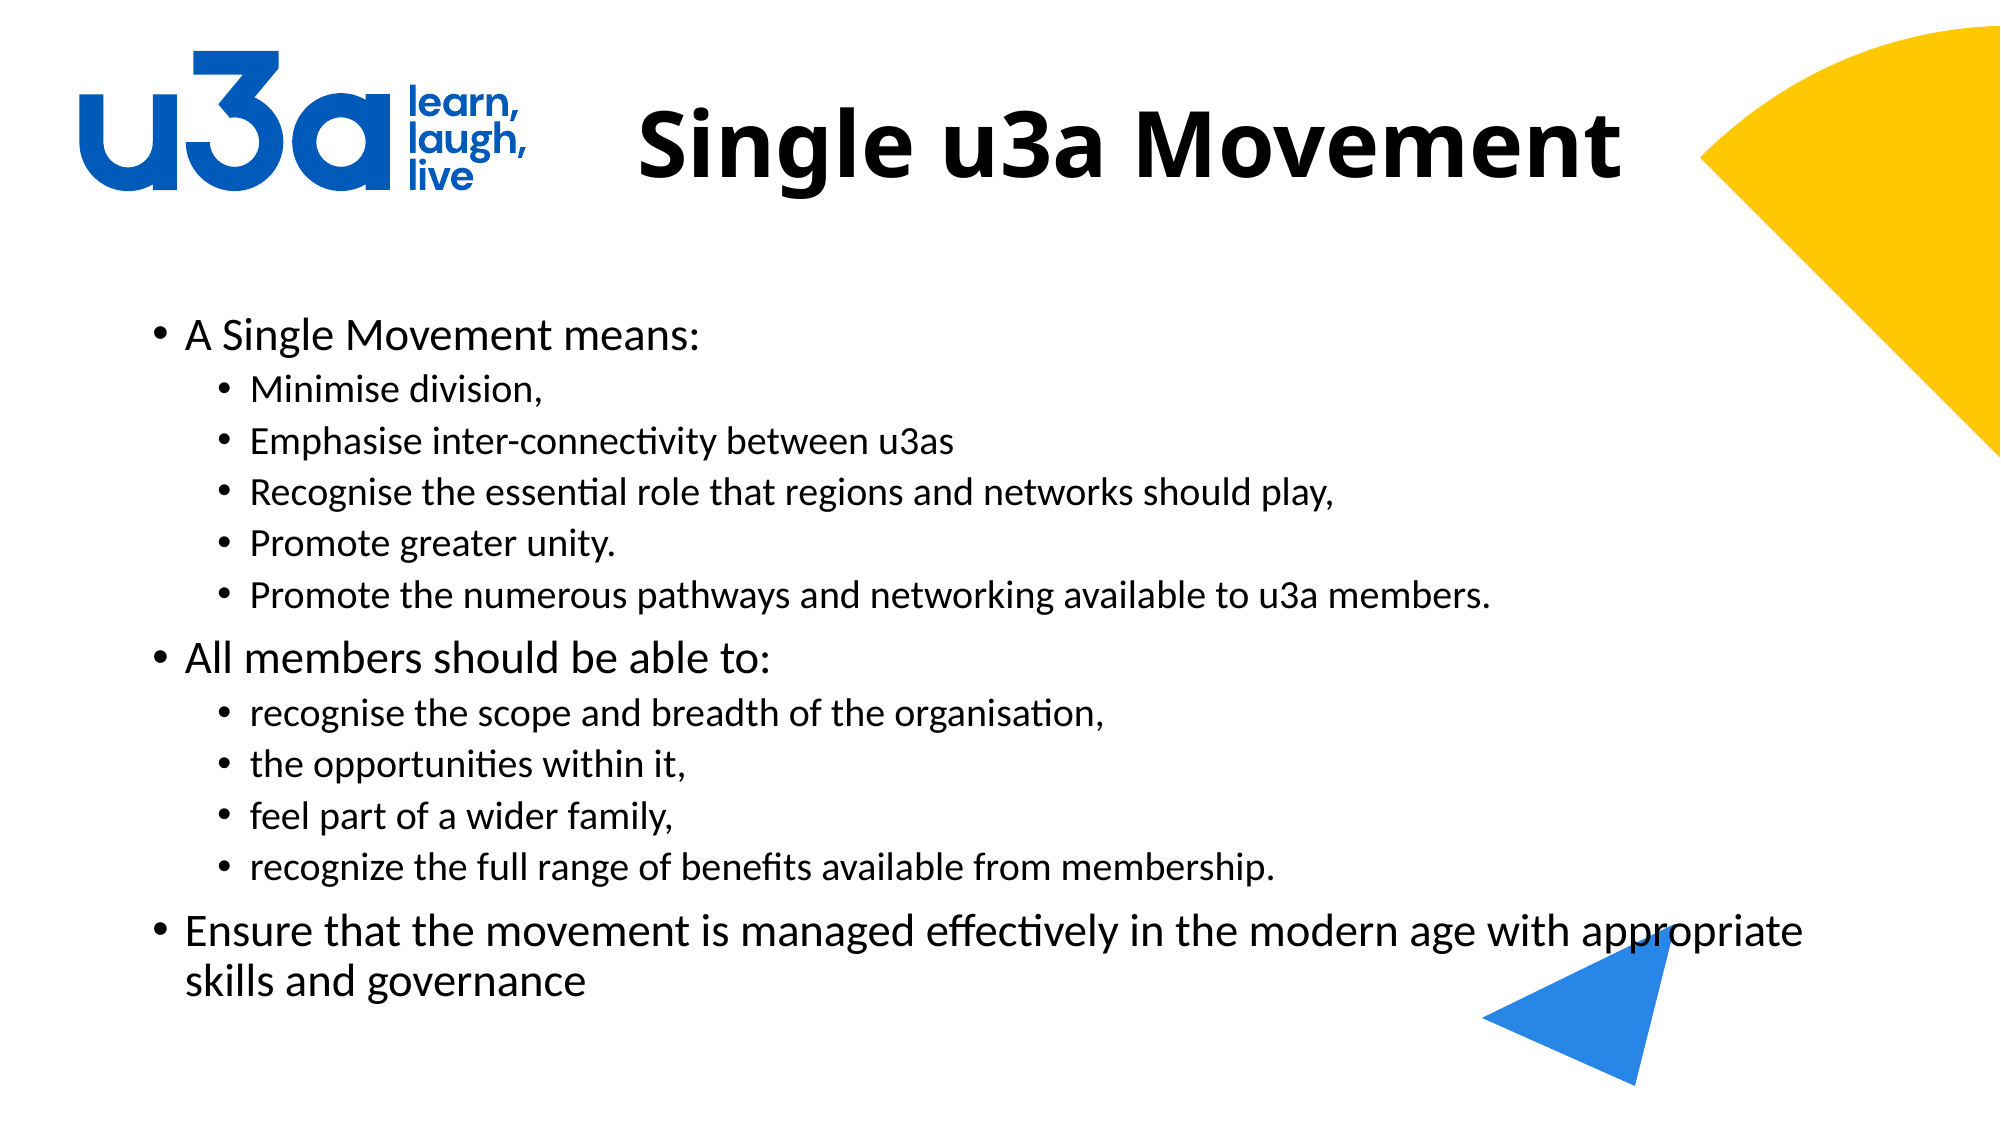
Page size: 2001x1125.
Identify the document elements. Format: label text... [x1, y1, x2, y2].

+ + + +

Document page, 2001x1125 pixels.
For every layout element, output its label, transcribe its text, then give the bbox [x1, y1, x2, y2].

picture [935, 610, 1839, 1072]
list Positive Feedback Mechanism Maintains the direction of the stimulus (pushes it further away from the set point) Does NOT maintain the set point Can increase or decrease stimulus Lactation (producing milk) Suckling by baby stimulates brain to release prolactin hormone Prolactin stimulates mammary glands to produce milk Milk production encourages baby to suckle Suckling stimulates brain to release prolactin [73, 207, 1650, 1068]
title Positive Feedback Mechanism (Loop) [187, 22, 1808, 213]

+ + + +

Copy exactly the stretch of data above from the line with "Page size: 2001x1125." through the line with "Identify the document", and omit all other lines.

_PROBLEM SOLUTION:_
Page size: 2001x1125.
Identify the document elements. Format: label text... [x1, y1, x2, y2].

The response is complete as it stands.